Potrebbero essere intesi come i segnali più evidenti di sacche di malessere, che esistono in queste generazioni. Ce ne sono altre, meno visibili, come l’ansia e la frustrazione: temi che su cui una quindicina di anni fa non esisteva alcun allarme e non ci si lavorava. Fermo restando che al Consorzio non compete alcun tipo di azione sulle tematiche della sicurezza, per cui esistono altri soggetti di competenza, è innegabile che talvolta siamo di fronte a manifestazioni di aggressività di livello piuttosto importante. È un fenomeno che esiste. Ma esiste ovunque, non solo a Mondovì.
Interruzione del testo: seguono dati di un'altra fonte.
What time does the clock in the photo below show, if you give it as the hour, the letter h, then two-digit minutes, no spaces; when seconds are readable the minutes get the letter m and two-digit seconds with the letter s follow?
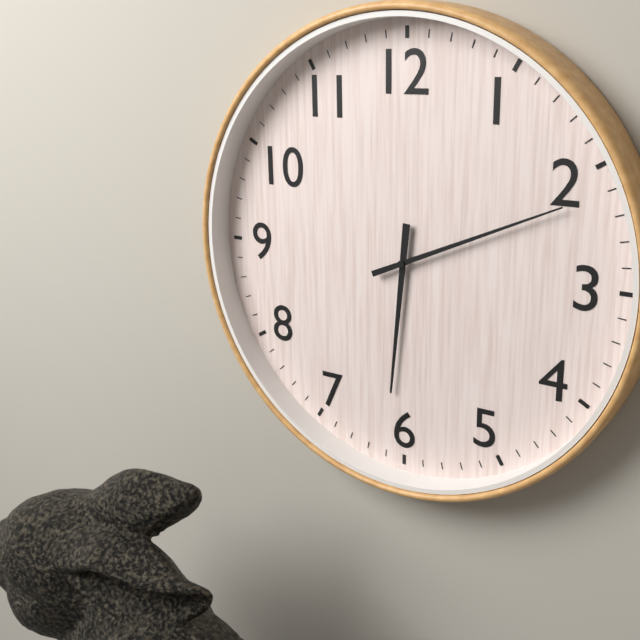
6h11
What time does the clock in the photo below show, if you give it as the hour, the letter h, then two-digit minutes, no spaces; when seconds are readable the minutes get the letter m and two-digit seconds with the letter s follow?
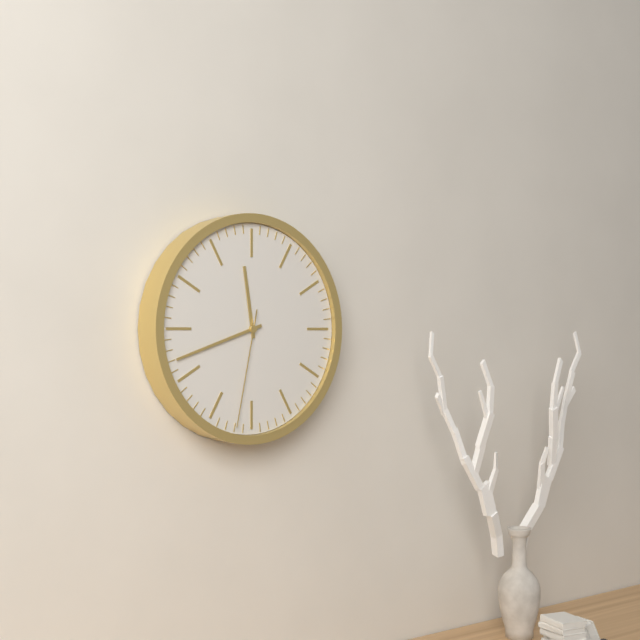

Offrire alle nuove generazioni spazi, occasioni e modi per “sfogare” il proprio disagio, senza che sfoci in violenza, può essere una risposta?
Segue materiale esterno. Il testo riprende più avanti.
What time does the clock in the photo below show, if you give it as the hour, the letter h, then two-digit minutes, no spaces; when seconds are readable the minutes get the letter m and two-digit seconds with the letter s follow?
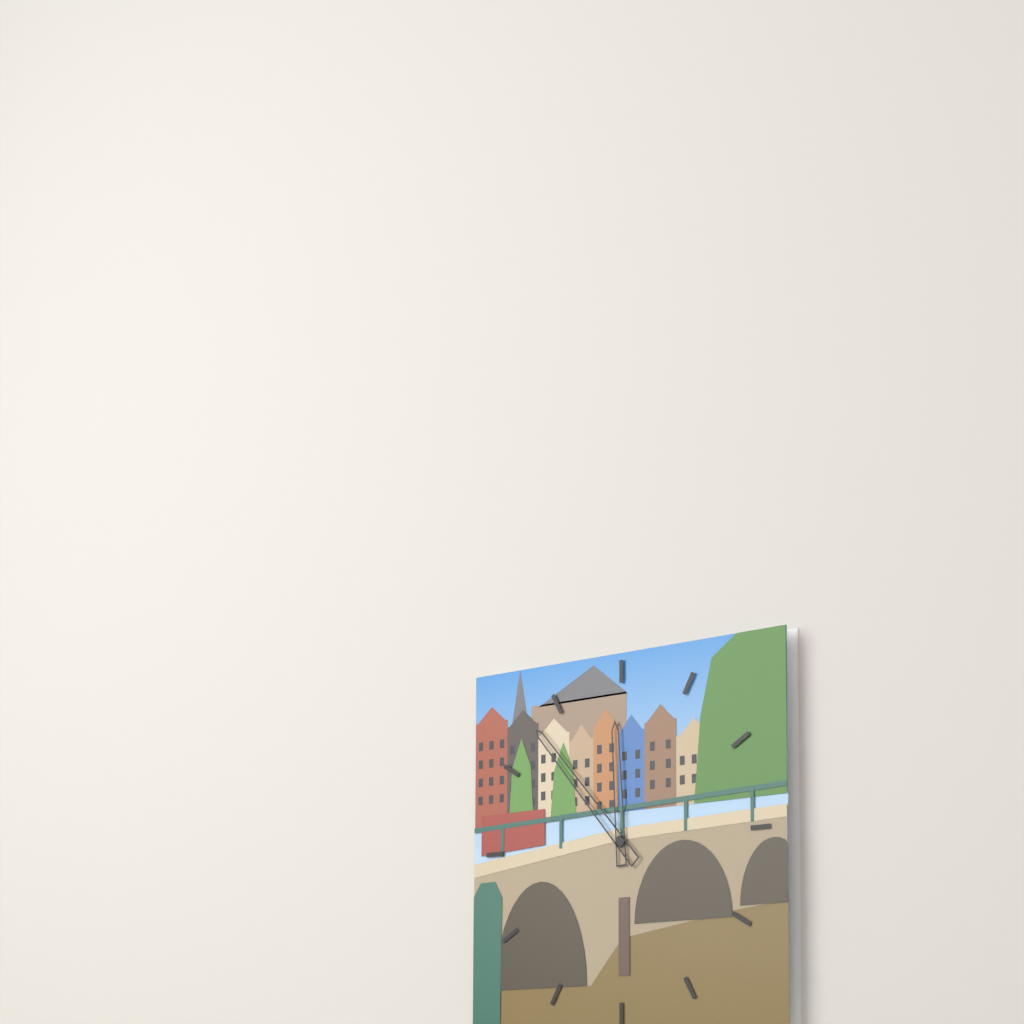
11h53
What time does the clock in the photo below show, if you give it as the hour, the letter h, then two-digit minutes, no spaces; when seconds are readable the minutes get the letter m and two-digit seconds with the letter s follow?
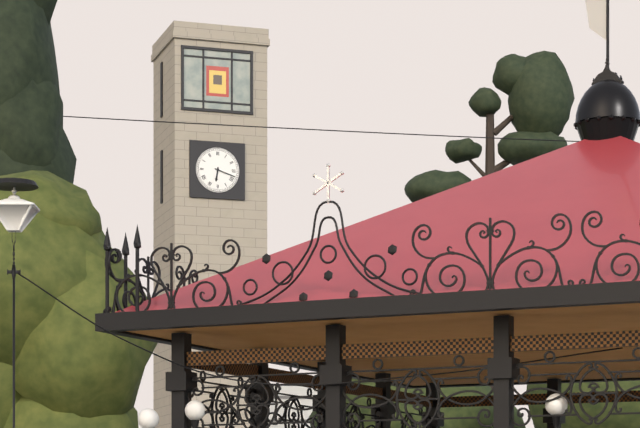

Direi di sì. Effettivamente gli adolescenti evidenziano spesso il bisogno di incanalare in qualche modo la loro aggressività, la rabbia, ma anche l’espressione, la creatività. Dunque serve lavorare per farli sentire maggiormente protagonisti: generare un percorso che consente di cogliere queste energie, questa voglia di coinvolgimento e di protagonismo, e indirizzarli in occasioni in cui sentire valorizzate le loro competenze, le loro skill. Io comprendo che la cittadinanza abbia un legittimo bisogno di sicurezza. Ma ritengo che intervenire solo in questo senso non sia sufficiente: c’è bisogno di risposte integrate.
Quale soggetto, o quale o rete di soggetti, può intervenire?
L’espressione “rete” è proprio il concetto su cui stiamo lavorando. Si parla di un insieme di Enti: Comune, Consorzio, i Servizi sociali, gli educatori, il “Cantiere adolescenti”. Vanno coinvolte le Scuole. Vanno coinvolte le famiglie… anche se è molto, molto difficile: l’adolescenza è un’età in cui si genera una distanza, una rottura fra ragazzi e genitori. In questo senso, è più semplice intervenire sulle fasce di età più piccole.
In termini di “risposta” a questa esigenza, il contesto monregalese è migliore o peggiore rispetto al panorama circostante?
Ritengo che il fatto di avere una serie di soggetti che hanno ritenuto necessario fare rete, e aver iniziato a farla, non sia una cosa banale, né di poco conto.